■ **What you will do**
Can you set down every line of the records below without changing a single character, line break, or incomplete word?

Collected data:
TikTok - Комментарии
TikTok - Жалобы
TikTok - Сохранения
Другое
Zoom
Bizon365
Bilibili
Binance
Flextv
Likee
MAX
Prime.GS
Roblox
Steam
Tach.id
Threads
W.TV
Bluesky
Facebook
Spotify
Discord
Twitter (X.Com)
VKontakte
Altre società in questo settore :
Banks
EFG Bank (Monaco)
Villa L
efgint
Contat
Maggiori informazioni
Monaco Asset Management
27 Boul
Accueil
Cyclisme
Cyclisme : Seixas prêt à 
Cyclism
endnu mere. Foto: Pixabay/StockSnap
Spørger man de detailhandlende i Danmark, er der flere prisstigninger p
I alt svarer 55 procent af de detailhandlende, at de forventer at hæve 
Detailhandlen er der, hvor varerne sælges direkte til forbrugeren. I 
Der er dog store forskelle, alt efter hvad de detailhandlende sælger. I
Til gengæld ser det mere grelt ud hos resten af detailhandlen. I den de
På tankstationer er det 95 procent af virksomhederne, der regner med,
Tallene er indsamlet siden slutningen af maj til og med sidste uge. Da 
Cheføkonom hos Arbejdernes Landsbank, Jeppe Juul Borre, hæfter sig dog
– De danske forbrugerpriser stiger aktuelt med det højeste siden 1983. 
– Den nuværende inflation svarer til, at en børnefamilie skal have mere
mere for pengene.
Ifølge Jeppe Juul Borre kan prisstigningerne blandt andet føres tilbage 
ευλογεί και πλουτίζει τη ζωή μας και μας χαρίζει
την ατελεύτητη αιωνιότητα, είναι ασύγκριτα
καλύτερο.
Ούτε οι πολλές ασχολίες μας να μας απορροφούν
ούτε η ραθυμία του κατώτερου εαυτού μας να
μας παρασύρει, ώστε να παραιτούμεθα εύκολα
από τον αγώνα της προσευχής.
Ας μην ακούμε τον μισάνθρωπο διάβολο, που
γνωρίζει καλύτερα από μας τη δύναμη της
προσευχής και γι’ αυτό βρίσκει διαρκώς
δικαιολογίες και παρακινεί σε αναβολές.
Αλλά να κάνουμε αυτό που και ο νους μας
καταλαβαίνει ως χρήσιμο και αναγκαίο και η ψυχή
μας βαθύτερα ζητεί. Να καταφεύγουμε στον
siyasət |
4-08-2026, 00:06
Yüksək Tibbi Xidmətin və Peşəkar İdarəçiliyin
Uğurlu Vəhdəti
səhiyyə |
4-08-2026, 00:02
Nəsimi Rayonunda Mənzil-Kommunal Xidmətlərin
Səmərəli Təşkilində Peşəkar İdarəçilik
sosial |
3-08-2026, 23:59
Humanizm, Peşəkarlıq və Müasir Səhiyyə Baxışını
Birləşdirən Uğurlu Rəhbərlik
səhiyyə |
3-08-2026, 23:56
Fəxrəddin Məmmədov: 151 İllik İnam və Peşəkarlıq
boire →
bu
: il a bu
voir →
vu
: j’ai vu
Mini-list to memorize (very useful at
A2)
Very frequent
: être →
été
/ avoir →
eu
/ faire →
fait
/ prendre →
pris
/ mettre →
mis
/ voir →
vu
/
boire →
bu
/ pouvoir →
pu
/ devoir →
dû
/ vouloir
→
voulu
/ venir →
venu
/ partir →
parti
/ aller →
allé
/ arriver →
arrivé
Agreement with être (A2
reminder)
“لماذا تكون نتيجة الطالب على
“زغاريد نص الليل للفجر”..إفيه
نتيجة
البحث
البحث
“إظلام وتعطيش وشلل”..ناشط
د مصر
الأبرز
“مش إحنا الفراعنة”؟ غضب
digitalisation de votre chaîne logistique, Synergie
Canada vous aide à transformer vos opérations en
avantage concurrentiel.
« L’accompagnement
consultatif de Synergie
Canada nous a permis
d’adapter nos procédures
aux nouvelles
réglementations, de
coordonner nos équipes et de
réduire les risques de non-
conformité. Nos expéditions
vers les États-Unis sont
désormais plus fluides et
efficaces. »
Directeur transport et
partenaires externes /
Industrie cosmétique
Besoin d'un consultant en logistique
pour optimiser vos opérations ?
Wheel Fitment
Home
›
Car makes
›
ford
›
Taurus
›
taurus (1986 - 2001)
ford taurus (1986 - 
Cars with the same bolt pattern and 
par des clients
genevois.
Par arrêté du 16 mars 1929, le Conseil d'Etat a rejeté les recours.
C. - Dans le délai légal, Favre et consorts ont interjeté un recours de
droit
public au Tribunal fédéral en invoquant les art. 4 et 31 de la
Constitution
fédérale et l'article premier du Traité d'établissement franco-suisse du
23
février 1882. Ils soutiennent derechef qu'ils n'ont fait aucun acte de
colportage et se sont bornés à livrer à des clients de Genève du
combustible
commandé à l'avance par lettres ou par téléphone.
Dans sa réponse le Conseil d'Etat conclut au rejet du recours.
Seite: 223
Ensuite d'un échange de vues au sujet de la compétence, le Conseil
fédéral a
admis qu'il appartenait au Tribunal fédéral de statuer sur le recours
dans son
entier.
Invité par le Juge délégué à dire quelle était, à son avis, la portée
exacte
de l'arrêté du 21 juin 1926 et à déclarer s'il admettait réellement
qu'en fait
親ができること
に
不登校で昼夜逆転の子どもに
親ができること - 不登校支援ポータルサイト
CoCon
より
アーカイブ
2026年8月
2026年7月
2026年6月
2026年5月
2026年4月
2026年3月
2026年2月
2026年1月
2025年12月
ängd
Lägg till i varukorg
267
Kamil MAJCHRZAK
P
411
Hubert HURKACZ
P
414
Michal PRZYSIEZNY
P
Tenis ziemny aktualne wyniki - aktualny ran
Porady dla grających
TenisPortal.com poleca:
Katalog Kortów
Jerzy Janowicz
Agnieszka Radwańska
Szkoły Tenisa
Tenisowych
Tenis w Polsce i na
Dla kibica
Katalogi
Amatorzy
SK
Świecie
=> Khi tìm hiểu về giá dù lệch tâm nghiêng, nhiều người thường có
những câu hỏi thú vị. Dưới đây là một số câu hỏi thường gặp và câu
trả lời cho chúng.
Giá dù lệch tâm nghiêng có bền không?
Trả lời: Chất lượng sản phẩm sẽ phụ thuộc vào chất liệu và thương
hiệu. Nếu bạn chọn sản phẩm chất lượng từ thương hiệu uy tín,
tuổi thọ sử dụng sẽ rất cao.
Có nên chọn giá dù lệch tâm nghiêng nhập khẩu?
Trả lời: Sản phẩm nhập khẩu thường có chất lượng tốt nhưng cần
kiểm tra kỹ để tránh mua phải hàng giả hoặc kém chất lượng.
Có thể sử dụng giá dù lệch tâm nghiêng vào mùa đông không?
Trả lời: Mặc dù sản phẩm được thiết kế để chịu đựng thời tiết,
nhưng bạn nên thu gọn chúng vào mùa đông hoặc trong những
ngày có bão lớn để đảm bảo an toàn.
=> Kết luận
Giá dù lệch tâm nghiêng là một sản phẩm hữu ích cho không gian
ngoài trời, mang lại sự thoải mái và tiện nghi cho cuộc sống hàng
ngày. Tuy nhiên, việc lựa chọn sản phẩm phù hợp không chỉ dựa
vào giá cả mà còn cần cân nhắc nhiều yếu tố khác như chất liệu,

■ **Output**
TikTok - Комментарии
TikTok - Жалобы
TikTok - Сохранения
Другое
Zoom
Bizon365
Bilibili
Binance
Flextv
Likee
MAX
Prime.GS
Roblox
Steam
Tach.id
Threads
W.TV
Bluesky
Facebook
Spotify
Discord
Twitter (X.Com)
VKontakte
Altre società in questo settore :
Banks
EFG Bank (Monaco)
Villa L
efgint
Contat
Maggiori informazioni
Monaco Asset Management
27 Boul
Accueil
Cyclisme
Cyclisme : Seixas prêt à 
Cyclism
endnu mere. Foto: Pixabay/StockSnap
Spørger man de detailhandlende i Danmark, er der flere prisstigninger p
I alt svarer 55 procent af de detailhandlende, at de forventer at hæve 
Detailhandlen er der, hvor varerne sælges direkte til forbrugeren. I 
Der er dog store forskelle, alt efter hvad de detailhandlende sælger. I
Til gengæld ser det mere grelt ud hos resten af detailhandlen. I den de
På tankstationer er det 95 procent af virksomhederne, der regner med,
Tallene er indsamlet siden slutningen af maj til og med sidste uge. Da 
Cheføkonom hos Arbejdernes Landsbank, Jeppe Juul Borre, hæfter sig dog
– De danske forbrugerpriser stiger aktuelt med det højeste siden 1983. 
– Den nuværende inflation svarer til, at en børnefamilie skal have mere
mere for pengene.
Ifølge Jeppe Juul Borre kan prisstigningerne blandt andet føres tilbage 
ευλογεί και πλουτίζει τη ζωή μας και μας χαρίζει
την ατελεύτητη αιωνιότητα, είναι ασύγκριτα
καλύτερο.
Ούτε οι πολλές ασχολίες μας να μας απορροφούν
ούτε η ραθυμία του κατώτερου εαυτού μας να
μας παρασύρει, ώστε να παραιτούμεθα εύκολα
από τον αγώνα της προσευχής.
Ας μην ακούμε τον μισάνθρωπο διάβολο, που
γνωρίζει καλύτερα από μας τη δύναμη της
προσευχής και γι’ αυτό βρίσκει διαρκώς
δικαιολογίες και παρακινεί σε αναβολές.
Αλλά να κάνουμε αυτό που και ο νους μας
καταλαβαίνει ως χρήσιμο και αναγκαίο και η ψυχή
μας βαθύτερα ζητεί. Να καταφεύγουμε στον
siyasət |
4-08-2026, 00:06
Yüksək Tibbi Xidmətin və Peşəkar İdarəçiliyin
Uğurlu Vəhdəti
səhiyyə |
4-08-2026, 00:02
Nəsimi Rayonunda Mənzil-Kommunal Xidmətlərin
Səmərəli Təşkilində Peşəkar İdarəçilik
sosial |
3-08-2026, 23:59
Humanizm, Peşəkarlıq və Müasir Səhiyyə Baxışını
Birləşdirən Uğurlu Rəhbərlik
səhiyyə |
3-08-2026, 23:56
Fəxrəddin Məmmədov: 151 İllik İnam və Peşəkarlıq
boire →
bu
: il a bu
voir →
vu
: j’ai vu
Mini-list to memorize (very useful at
A2)
Very frequent
: être →
été
/ avoir →
eu
/ faire →
fait
/ prendre →
pris
/ mettre →
mis
/ voir →
vu
/
boire →
bu
/ pouvoir →
pu
/ devoir →
dû
/ vouloir
→
voulu
/ venir →
venu
/ partir →
parti
/ aller →
allé
/ arriver →
arrivé
Agreement with être (A2
reminder)
“لماذا تكون نتيجة الطالب على
“زغاريد نص الليل للفجر”..إفيه
نتيجة
البحث
البحث
“إظلام وتعطيش وشلل”..ناشط
د مصر
الأبرز
“مش إحنا الفراعنة”؟ غضب
digitalisation de votre chaîne logistique, Synergie
Canada vous aide à transformer vos opérations en
avantage concurrentiel.
« L’accompagnement
consultatif de Synergie
Canada nous a permis
d’adapter nos procédures
aux nouvelles
réglementations, de
coordonner nos équipes et de
réduire les risques de non-
conformité. Nos expéditions
vers les États-Unis sont
désormais plus fluides et
efficaces. »
Directeur transport et
partenaires externes /
Industrie cosmétique
Besoin d'un consultant en logistique
pour optimiser vos opérations ?
Wheel Fitment
Home
›
Car makes
›
ford
›
Taurus
›
taurus (1986 - 2001)
ford taurus (1986 - 
Cars with the same bolt pattern and 
par des clients
genevois.
Par arrêté du 16 mars 1929, le Conseil d'Etat a rejeté les recours.
C. - Dans le délai légal, Favre et consorts ont interjeté un recours de
droit
public au Tribunal fédéral en invoquant les art. 4 et 31 de la
Constitution
fédérale et l'article premier du Traité d'établissement franco-suisse du
23
février 1882. Ils soutiennent derechef qu'ils n'ont fait aucun acte de
colportage et se sont bornés à livrer à des clients de Genève du
combustible
commandé à l'avance par lettres ou par téléphone.
Dans sa réponse le Conseil d'Etat conclut au rejet du recours.
Seite: 223
Ensuite d'un échange de vues au sujet de la compétence, le Conseil
fédéral a
admis qu'il appartenait au Tribunal fédéral de statuer sur le recours
dans son
entier.
Invité par le Juge délégué à dire quelle était, à son avis, la portée
exacte
de l'arrêté du 21 juin 1926 et à déclarer s'il admettait réellement
qu'en fait
親ができること
に
不登校で昼夜逆転の子どもに
親ができること - 不登校支援ポータルサイト
CoCon
より
アーカイブ
2026年8月
2026年7月
2026年6月
2026年5月
2026年4月
2026年3月
2026年2月
2026年1月
2025年12月
ängd
Lägg till i varukorg
267
Kamil MAJCHRZAK
P
411
Hubert HURKACZ
P
414
Michal PRZYSIEZNY
P
Tenis ziemny aktualne wyniki - aktualny ran
Porady dla grających
TenisPortal.com poleca:
Katalog Kortów
Jerzy Janowicz
Agnieszka Radwańska
Szkoły Tenisa
Tenisowych
Tenis w Polsce i na
Dla kibica
Katalogi
Amatorzy
SK
Świecie
=> Khi tìm hiểu về giá dù lệch tâm nghiêng, nhiều người thường có
những câu hỏi thú vị. Dưới đây là một số câu hỏi thường gặp và câu
trả lời cho chúng.
Giá dù lệch tâm nghiêng có bền không?
Trả lời: Chất lượng sản phẩm sẽ phụ thuộc vào chất liệu và thương
hiệu. Nếu bạn chọn sản phẩm chất lượng từ thương hiệu uy tín,
tuổi thọ sử dụng sẽ rất cao.
Có nên chọn giá dù lệch tâm nghiêng nhập khẩu?
Trả lời: Sản phẩm nhập khẩu thường có chất lượng tốt nhưng cần
kiểm tra kỹ để tránh mua phải hàng giả hoặc kém chất lượng.
Có thể sử dụng giá dù lệch tâm nghiêng vào mùa đông không?
Trả lời: Mặc dù sản phẩm được thiết kế để chịu đựng thời tiết,
nhưng bạn nên thu gọn chúng vào mùa đông hoặc trong những
ngày có bão lớn để đảm bảo an toàn.
=> Kết luận
Giá dù lệch tâm nghiêng là một sản phẩm hữu ích cho không gian
ngoài trời, mang lại sự thoải mái và tiện nghi cho cuộc sống hàng
ngày. Tuy nhiên, việc lựa chọn sản phẩm phù hợp không chỉ dựa
vào giá cả mà còn cần cân nhắc nhiều yếu tố khác như chất liệu,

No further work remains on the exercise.